The British UCAS Has Flown–In Secret
Neither BAE Systems nor the UK Ministry of Defence is saying anything about the first flight of the Taranis UCAS demonstrator, seen here at its unveiling in 2010. (Photo: BAE Systems)

Flight trials of the BAE Systems Taranis UCAS technology demonstrator have started at the Woomera test range in South Australia. But neither the company nor its customer, the UK Ministry of Defence (MoD), has made any announcement. The news emerged from a policy document on military UAS that the MoD submitted to the defense committee of the UK parliament.

An MoD spokesman told AIN that no comment would be made until the initial flight trials had been completed. BAE Systems told AIN that "progress continues" but it could not comment further. The secrecy contrasts sharply with the pan-European Neuron UCAS program, which has similar demonstration goals. The seven main contractors have all been allowed to discuss their roles and technology solutions. The Neuron has also been shown in public—albeit with strictly limited access—at the Paris Air Show last June. It made a first flight on December 1 last year.

When BAE Systems began work on the stealthy UAV in 2007, it promised a first flight in 2010. But the Taranis demonstrator was not unveiled until the middle of that year, at which time takeoff was predicted for 2011. Last year, BAE Systems said it would fly in early 2013. No reasons for the delays have been given. BAE partnered with GE Aviation, QinetiQ and Rolls-Royce for the all-British program.

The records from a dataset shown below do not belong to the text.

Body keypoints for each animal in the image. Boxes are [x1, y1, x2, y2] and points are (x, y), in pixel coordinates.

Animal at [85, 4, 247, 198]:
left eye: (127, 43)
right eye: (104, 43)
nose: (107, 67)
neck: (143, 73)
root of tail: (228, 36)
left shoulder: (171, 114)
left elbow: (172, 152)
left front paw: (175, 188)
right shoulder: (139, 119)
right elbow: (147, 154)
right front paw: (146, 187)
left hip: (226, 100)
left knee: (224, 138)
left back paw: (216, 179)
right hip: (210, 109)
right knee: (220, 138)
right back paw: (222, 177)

Although the MoD policy document was not very forthcoming on Taranis, it provides good insight into some of the key issues that surround the military operations of UAS. British military commanders are particularly sensitive to allegations that they are participating in “killer drone wars.” During October, the United Nations general assembly debated this issue after two of its special rapporteurs produced critical reports.

“The term unmanned can cause confusion or uncertainty over the actual level of human control and has led to safety, ethical and legal concerns being raised, particularly with regard to the employment of weapons,” the MoD document said. Such is the MoD’s concern that it takes issue with the currently approved NATO nomenclature of "unmanned aerial systems" (UAS). The MoD prefers "remotely piloted air(craft) System" (RPAS) because that term “better describes the level of human control.”

The document revealed that since 2007 the Royal Air Force has flown more than 50,000 hours over Afghanistan with its small fleet (currently five) of GA-ASI Reapers. The vast majority of these have been for surveillance, but the RAF Reapers have dropped or fired weapons 418 times. The document describes the only such occasion during which civilians are known to have been killed: an attack on two insurgent pick-up trucks in March 2011. UK targeting policy for UAS is exactly the same as for manned aircraft and “entirely compliant with International Humanitarian Law,” the MoD says. It notes that, in some respects, the remotely located Reaper crews have better access to targeting information and advice than their counterparts flying combat aircraft over the battlefield.

“It is difficult to imagine a future campaign where such (UAS) technology will not have a role to play,” the document predicts. But unlike the Reaper, the Taranis is an autonomous UAS insofar as it self-navigates and receives remote command inputs that are keyboard-, rather than joystick-, originated. Probably with this in mind, the MoD emphasizes that “current UK policy is that the operation of weapon systems will always be under human control. No planned offensive systems are to have the capability to prosecute targets without involving a human.”